Preventing Cars From Overheating
Prevention is the best medicine when it comes to overheating. Regular maintenance and checks can identify issues before they strand you on the side of the road:
- Check fluid levels frequently – Low coolant/antifreeze is the leading cause of overheating. Top it up if low.
- Change coolant on schedule – Flushing and replacing it per manufacturer spec (usually every 2-5 years) keeps the cooling system in good order.
- Replace bad hoses – Cracked, swollen or leaking hoses should be replaced. Check clamps are tight.
- Check water pump and belts – Replace if worn water pump bearings are detected or drive belts look cracked.
- Clean radiator screen and fins – Remove debris like leaves that can block air flow and cause poor cooling.
- Fix oil leaks quickly – Oil leaks can foul radiator fins and tube passages.
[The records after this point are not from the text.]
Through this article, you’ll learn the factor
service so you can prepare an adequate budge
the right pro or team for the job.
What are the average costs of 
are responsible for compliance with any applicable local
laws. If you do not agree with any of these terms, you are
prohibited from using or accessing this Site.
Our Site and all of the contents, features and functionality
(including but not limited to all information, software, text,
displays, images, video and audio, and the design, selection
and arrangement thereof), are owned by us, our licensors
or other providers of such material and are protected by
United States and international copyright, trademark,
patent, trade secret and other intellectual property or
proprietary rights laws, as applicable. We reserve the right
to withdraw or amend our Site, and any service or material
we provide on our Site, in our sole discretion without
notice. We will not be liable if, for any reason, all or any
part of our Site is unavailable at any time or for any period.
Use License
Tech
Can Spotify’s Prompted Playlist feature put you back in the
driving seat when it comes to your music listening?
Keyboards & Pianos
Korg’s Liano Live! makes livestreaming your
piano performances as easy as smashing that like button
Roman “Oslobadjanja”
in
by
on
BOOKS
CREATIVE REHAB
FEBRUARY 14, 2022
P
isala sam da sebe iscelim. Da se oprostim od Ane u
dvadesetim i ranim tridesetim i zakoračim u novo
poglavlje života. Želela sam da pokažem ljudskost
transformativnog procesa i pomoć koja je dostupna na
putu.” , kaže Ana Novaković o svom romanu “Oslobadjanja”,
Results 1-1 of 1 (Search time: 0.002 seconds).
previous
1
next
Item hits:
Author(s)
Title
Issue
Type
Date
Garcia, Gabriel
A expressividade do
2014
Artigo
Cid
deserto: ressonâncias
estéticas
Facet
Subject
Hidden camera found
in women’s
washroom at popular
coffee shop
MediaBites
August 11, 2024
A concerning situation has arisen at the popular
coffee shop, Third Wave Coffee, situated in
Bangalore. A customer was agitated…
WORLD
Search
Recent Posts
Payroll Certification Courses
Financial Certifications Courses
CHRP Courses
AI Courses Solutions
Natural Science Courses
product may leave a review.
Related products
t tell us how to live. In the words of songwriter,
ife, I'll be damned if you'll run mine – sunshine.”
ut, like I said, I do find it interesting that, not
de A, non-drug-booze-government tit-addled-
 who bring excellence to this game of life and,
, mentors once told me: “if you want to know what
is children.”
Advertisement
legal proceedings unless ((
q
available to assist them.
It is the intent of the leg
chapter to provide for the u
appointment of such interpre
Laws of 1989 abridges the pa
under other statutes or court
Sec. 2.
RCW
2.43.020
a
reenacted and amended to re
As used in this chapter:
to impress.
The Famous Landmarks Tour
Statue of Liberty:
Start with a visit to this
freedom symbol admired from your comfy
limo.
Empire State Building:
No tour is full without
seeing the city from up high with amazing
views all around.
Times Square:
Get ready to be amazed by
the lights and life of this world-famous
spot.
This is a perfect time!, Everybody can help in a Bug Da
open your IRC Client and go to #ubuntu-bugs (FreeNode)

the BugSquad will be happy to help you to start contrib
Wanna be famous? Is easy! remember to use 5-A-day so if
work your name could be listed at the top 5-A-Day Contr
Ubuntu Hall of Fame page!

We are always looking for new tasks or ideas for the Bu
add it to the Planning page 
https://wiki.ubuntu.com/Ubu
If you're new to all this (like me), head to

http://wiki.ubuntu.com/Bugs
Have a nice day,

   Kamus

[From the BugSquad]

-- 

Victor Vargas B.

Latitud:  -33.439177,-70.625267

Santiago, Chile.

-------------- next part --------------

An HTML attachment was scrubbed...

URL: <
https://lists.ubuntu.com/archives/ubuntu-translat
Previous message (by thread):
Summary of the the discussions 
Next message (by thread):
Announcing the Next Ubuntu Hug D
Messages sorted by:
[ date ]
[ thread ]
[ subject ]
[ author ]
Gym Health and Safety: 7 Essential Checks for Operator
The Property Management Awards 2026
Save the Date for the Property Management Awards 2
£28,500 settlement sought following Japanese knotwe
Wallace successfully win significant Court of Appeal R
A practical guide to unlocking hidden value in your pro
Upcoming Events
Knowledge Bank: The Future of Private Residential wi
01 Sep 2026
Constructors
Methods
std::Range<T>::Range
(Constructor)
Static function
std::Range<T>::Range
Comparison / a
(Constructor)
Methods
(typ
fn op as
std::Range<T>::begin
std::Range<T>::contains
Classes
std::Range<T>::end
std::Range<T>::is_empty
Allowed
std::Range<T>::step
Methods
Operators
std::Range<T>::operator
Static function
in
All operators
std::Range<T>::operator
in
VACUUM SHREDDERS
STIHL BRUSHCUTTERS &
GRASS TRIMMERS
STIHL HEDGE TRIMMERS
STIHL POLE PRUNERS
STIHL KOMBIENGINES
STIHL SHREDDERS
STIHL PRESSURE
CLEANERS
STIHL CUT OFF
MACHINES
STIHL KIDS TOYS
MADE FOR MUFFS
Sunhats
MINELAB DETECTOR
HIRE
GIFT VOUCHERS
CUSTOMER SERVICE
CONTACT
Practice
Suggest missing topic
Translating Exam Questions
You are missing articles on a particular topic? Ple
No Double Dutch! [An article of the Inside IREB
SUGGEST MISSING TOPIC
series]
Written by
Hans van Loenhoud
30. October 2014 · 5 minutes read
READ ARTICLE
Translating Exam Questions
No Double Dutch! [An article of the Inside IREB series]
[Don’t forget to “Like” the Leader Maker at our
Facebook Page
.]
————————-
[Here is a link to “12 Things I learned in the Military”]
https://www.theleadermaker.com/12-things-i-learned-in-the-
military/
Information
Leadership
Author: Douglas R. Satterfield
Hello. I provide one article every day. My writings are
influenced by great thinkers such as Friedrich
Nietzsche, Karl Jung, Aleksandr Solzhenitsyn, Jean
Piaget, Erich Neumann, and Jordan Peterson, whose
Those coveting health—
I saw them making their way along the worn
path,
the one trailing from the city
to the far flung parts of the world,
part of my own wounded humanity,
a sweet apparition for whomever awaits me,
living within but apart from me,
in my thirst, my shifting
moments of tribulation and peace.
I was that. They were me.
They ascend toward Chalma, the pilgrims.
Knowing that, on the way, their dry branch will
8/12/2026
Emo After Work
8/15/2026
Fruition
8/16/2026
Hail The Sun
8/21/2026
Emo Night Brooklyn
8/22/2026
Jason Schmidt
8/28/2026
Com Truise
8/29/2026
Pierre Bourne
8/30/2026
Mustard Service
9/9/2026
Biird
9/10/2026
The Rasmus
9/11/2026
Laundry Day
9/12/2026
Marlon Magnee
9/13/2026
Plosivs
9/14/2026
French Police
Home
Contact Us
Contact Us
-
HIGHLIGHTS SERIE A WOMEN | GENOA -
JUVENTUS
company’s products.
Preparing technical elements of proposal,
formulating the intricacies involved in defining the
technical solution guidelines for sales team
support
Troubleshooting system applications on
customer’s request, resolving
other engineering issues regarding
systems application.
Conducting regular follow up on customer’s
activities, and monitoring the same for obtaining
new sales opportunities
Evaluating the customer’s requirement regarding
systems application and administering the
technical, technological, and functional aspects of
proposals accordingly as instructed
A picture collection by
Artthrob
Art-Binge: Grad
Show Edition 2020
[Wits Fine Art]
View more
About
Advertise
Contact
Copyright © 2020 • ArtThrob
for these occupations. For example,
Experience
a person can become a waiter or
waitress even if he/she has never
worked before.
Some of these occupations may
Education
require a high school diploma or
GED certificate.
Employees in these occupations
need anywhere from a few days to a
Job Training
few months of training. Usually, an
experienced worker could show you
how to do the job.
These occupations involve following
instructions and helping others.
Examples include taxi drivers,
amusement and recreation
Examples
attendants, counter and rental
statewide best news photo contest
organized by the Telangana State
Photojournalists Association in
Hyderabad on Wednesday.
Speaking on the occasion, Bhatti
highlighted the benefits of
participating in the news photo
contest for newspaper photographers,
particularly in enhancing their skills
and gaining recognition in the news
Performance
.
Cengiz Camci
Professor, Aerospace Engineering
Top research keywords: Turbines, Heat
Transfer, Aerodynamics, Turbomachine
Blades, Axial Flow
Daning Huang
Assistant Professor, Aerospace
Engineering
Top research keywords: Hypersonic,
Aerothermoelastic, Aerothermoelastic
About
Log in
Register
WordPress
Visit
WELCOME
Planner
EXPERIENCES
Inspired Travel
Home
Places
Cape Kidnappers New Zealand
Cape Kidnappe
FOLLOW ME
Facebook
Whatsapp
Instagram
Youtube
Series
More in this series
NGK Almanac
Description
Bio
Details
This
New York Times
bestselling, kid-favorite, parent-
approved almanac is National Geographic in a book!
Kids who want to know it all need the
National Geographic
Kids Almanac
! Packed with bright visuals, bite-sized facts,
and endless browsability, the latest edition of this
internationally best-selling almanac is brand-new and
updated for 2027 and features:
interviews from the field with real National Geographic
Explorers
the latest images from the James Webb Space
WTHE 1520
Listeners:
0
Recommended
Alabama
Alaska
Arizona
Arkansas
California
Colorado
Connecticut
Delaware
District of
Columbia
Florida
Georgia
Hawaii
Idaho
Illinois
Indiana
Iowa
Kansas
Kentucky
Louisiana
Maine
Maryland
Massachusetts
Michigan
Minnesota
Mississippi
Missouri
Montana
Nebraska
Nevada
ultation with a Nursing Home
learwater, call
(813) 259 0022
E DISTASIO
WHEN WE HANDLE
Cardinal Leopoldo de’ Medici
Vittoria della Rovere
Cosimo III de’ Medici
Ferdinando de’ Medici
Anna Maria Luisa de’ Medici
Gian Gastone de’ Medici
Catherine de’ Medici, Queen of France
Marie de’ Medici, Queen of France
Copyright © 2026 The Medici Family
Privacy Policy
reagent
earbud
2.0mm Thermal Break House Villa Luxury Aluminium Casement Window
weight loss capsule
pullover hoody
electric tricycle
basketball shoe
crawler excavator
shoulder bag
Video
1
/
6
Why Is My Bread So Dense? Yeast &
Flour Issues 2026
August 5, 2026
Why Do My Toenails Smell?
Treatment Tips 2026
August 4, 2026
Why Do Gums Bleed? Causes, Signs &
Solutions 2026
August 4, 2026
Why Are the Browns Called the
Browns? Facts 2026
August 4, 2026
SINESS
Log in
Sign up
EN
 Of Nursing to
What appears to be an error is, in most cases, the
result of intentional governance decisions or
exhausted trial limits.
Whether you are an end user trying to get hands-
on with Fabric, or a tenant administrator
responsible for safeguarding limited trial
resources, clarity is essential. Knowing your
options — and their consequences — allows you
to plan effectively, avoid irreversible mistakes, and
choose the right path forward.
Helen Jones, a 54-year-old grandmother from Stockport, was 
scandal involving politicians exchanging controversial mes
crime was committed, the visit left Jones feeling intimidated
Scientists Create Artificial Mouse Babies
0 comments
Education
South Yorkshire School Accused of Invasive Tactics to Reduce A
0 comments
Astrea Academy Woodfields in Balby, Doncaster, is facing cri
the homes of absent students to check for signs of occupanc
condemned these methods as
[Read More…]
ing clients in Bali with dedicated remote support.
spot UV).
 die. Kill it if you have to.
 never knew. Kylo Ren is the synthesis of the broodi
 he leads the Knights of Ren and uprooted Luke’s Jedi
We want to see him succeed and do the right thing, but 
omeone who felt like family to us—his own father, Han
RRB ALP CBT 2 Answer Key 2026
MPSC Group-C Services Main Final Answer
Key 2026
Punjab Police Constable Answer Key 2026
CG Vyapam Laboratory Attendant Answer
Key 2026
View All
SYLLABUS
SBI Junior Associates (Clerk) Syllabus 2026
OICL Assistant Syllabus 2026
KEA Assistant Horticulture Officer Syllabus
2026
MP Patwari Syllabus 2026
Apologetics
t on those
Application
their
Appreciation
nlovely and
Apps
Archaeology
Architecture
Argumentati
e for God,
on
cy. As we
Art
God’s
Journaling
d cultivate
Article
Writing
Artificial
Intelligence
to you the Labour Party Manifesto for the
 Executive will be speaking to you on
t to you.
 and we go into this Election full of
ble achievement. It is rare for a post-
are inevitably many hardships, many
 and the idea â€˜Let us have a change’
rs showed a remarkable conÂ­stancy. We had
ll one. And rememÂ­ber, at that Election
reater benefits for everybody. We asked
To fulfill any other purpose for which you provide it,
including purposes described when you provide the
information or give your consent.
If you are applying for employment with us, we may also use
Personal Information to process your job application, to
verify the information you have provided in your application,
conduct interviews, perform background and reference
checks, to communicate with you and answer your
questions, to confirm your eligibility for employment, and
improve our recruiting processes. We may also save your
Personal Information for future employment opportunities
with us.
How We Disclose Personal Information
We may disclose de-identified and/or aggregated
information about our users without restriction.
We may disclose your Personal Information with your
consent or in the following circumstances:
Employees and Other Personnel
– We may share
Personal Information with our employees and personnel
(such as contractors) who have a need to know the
- Check fans are working – Engine and radiator fans must activate to cool when AC is on. Replace faulty fans promptly.
With vigilant maintenance and good cooling system condition, most overheating events can be avoided altogether.
What To Do After An Overheat Event
Once you’ve limped the car safely to a stop after an overheat situation, it needs to be thoroughly evaluated before you can reliably drive it again. Here are the steps needed:
- Allow full cool down – Let it cool completely before you open the cap or start the engine again.
- Pressure test – Have the cooling system tested at a shop to ensure no engine-warping leaks developed. Address any issues.
- Flush radiator and hoses – Overheating may leave contaminants that can re-clog systems. A flush helps get it clean.
- Replace coolant – Old coolant that has overheated loses effectiveness. Always put in fresh after a major overheat.
- Check water pump – Have the pump tested, as overheating failure can damage its impeller.
- Check fans and thermostat – Make sure cooling fans engage properly and the thermostat opens to circulate coolant when hot.
- Consider a combustion leak test – Severe overheating can warp cylinder heads allowing coolant to leak into cylinders.
- Check for engine damage – If it overheated badly or multiple times, internal engine components may need repair.
It takes thorough inspection and repairs following an overheating episode to get a car ready for reliable operation again. Don’t limp it around chronically overheating or you’ll likely inflict terminal damage.
FAQ’s on Overheating Car Engines
What temperature is considered overheating?
Once the gauge reaches the red zone (usually around 235-245°F), it’s overheating and steps need to be taken immediately.
Is it safe to drive when my engine is running hot?
No – driving when in the red zone can quickly escalate overheating damage. Safely pull over and shut off the engine immediately.
What is the most common cause of cars overheating?
Low coolant level is the number one reason. Internal or external coolant leaks, faulty water pump, bad thermostat, and blocked radiator fins are other common causes.
Can I use water if I don’t have coolant?
Plain water can be used temporarily in an emergency, but replace it with proper coolant/antifreeze mix as soon as possible.
Is it okay to remove the radiator cap when the engine is hot?
Never remove the cap until fully cooled. Hot fluid under pressure can spray out violently when the cap is taken off prematurely.
Can overheating damage be covered by warranty?
If due to a defective component still under warranty then coverage is possible. But overheating due to lack of maintenance is generally not covered.
How often should I check my coolant levels?
Check levels at least monthly when performing routine engine checks. Top up with the specified coolant mixture anytime it’s low.
Now you know exactly step-by-step what to do, what not to do, and how to prevent overheating problems when they strike your vehicle. Stay alert for early warning signs, react promptly and properly, and avoid the mistakes that can turn a minor overheat into major mechanical disaster. With this handy guide, you’ll smoothly handle this common driving dilemma. Safe travels!